## WHAT THE EXERCISE ASKS
Your job with the data below: print everything from the line that holds "0 0 0 0 1.4" down to the line that holds "M1361,524C1363,527 1365,531 1366,535C1370,555", ends included, exactly, and nothing else.

## INFORMATION GIVEN

* * *

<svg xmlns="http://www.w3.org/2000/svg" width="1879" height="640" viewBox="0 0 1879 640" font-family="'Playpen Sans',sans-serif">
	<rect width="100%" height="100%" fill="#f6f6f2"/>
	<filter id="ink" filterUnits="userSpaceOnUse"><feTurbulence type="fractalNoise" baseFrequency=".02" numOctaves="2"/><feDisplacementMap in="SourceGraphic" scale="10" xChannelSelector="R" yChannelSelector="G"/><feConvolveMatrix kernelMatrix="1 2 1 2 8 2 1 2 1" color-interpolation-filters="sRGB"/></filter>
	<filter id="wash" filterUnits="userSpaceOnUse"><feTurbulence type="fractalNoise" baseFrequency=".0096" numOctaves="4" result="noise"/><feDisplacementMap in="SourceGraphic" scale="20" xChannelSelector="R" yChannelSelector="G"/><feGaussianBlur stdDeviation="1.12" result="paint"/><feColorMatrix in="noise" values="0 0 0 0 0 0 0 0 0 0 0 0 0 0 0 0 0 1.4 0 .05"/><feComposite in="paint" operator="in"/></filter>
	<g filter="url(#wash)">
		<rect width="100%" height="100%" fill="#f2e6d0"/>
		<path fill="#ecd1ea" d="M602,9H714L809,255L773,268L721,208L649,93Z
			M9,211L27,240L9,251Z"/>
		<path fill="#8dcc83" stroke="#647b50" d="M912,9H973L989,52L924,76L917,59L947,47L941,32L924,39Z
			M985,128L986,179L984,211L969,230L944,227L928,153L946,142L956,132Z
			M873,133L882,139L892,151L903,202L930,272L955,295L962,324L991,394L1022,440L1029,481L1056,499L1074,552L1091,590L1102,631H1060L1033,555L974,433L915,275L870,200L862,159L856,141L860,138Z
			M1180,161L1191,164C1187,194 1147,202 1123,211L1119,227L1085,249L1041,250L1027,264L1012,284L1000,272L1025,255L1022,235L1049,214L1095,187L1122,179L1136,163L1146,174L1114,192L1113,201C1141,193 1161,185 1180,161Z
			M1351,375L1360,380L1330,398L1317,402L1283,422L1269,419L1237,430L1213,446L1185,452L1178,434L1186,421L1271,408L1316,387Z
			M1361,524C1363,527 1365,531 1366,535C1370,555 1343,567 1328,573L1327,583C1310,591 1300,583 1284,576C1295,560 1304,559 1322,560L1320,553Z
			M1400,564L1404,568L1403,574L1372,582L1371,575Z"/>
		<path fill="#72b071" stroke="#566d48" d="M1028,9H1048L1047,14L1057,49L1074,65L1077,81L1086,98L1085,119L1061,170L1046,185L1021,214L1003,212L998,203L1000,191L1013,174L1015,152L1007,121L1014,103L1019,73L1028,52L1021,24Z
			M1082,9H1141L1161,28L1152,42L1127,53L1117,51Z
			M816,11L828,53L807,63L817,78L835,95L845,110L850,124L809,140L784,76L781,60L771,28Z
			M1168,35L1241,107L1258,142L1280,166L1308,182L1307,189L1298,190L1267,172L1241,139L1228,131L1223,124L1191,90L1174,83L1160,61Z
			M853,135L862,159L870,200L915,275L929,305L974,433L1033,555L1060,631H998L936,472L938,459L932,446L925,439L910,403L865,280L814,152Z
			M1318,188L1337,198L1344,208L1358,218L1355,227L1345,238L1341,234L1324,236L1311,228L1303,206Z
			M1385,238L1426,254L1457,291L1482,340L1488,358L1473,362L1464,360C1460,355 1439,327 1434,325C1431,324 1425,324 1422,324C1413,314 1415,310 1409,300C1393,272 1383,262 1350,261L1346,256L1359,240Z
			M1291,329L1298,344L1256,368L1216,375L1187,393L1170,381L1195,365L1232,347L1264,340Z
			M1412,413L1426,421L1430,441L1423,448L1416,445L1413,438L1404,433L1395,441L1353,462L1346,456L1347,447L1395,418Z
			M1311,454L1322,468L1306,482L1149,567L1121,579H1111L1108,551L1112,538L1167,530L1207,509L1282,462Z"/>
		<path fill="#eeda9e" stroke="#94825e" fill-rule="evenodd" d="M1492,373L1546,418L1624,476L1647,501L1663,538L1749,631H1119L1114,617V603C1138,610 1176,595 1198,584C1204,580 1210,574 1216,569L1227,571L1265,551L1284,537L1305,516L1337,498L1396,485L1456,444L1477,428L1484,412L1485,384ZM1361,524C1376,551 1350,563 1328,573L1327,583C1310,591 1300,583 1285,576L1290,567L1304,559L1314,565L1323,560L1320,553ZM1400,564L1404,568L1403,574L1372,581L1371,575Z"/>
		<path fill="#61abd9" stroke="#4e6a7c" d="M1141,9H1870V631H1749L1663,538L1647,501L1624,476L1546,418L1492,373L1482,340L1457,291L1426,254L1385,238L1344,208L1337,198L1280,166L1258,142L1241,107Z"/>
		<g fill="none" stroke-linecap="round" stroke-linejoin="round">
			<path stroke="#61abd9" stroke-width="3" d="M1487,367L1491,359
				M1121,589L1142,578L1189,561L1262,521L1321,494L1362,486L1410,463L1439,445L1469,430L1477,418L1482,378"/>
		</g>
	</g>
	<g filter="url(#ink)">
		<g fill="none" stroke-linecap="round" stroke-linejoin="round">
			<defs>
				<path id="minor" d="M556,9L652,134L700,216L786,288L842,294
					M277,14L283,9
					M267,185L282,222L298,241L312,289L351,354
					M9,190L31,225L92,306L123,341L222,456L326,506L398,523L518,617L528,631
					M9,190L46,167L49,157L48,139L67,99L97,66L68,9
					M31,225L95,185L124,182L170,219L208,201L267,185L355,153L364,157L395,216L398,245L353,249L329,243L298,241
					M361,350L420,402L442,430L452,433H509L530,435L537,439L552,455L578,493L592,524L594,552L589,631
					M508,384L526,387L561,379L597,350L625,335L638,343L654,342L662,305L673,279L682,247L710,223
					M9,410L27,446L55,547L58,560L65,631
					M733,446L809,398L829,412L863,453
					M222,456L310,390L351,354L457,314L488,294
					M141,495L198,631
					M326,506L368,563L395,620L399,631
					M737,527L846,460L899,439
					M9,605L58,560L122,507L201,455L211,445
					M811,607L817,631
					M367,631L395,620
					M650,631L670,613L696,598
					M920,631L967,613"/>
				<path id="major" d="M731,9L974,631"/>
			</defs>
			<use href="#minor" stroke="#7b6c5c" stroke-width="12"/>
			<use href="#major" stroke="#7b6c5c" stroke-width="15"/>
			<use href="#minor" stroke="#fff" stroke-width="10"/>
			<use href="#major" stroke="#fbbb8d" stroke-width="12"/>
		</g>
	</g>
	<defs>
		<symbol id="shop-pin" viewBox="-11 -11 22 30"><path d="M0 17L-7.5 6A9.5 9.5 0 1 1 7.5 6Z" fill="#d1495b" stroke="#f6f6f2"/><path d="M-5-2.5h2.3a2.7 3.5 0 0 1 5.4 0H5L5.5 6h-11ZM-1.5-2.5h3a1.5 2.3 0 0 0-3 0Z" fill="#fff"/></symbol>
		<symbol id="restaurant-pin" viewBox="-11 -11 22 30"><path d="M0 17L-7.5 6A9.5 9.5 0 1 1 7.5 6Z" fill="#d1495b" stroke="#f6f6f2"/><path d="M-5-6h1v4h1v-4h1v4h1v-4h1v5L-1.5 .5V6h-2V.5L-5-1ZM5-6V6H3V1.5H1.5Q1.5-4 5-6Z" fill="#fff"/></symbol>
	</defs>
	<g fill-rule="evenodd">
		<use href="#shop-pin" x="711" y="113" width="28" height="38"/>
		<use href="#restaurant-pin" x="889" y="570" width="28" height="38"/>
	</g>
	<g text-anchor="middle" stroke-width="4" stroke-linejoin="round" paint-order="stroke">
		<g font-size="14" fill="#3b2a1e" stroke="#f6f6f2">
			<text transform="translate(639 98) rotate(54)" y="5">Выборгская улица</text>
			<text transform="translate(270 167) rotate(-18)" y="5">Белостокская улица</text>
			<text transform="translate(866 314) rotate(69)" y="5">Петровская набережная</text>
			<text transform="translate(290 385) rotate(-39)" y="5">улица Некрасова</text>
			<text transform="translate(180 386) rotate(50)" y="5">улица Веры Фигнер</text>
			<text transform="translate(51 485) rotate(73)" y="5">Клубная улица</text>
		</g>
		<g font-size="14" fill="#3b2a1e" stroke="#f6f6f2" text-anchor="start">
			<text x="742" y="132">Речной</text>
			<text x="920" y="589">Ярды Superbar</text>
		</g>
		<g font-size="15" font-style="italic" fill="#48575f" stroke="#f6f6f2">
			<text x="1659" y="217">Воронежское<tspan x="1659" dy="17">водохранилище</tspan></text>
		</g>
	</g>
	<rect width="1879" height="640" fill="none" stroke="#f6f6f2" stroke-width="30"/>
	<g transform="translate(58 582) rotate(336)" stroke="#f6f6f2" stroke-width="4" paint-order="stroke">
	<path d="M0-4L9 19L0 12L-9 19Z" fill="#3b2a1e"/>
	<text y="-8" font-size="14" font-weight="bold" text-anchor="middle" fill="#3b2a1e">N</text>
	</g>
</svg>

* * *

## COMPLETED TASK
	<filter id="wash" filterUnits="userSpaceOnUse"><feTurbulence type="fractalNoise" baseFrequency=".0096" numOctaves="4" result="noise"/><feDisplacementMap in="SourceGraphic" scale="20" xChannelSelector="R" yChannelSelector="G"/><feGaussianBlur stdDeviation="1.12" result="paint"/><feColorMatrix in="noise" values="0 0 0 0 0 0 0 0 0 0 0 0 0 0 0 0 0 1.4 0 .05"/><feComposite in="paint" operator="in"/></filter>
	<g filter="url(#wash)">
		<rect width="100%" height="100%" fill="#f2e6d0"/>
		<path fill="#ecd1ea" d="M602,9H714L809,255L773,268L721,208L649,93Z
			M9,211L27,240L9,251Z"/>
		<path fill="#8dcc83" stroke="#647b50" d="M912,9H973L989,52L924,76L917,59L947,47L941,32L924,39Z
			M985,128L986,179L984,211L969,230L944,227L928,153L946,142L956,132Z
			M873,133L882,139L892,151L903,202L930,272L955,295L962,324L991,394L1022,440L1029,481L1056,499L1074,552L1091,590L1102,631H1060L1033,555L974,433L915,275L870,200L862,159L856,141L860,138Z
			M1180,161L1191,164C1187,194 1147,202 1123,211L1119,227L1085,249L1041,250L1027,264L1012,284L1000,272L1025,255L1022,235L1049,214L1095,187L1122,179L1136,163L1146,174L1114,192L1113,201C1141,193 1161,185 1180,161Z
			M1351,375L1360,380L1330,398L1317,402L1283,422L1269,419L1237,430L1213,446L1185,452L1178,434L1186,421L1271,408L1316,387Z
			M1361,524C1363,527 1365,531 1366,535C1370,555 1343,567 1328,573L1327,583C1310,591 1300,583 1284,576C1295,560 1304,559 1322,560L1320,553Z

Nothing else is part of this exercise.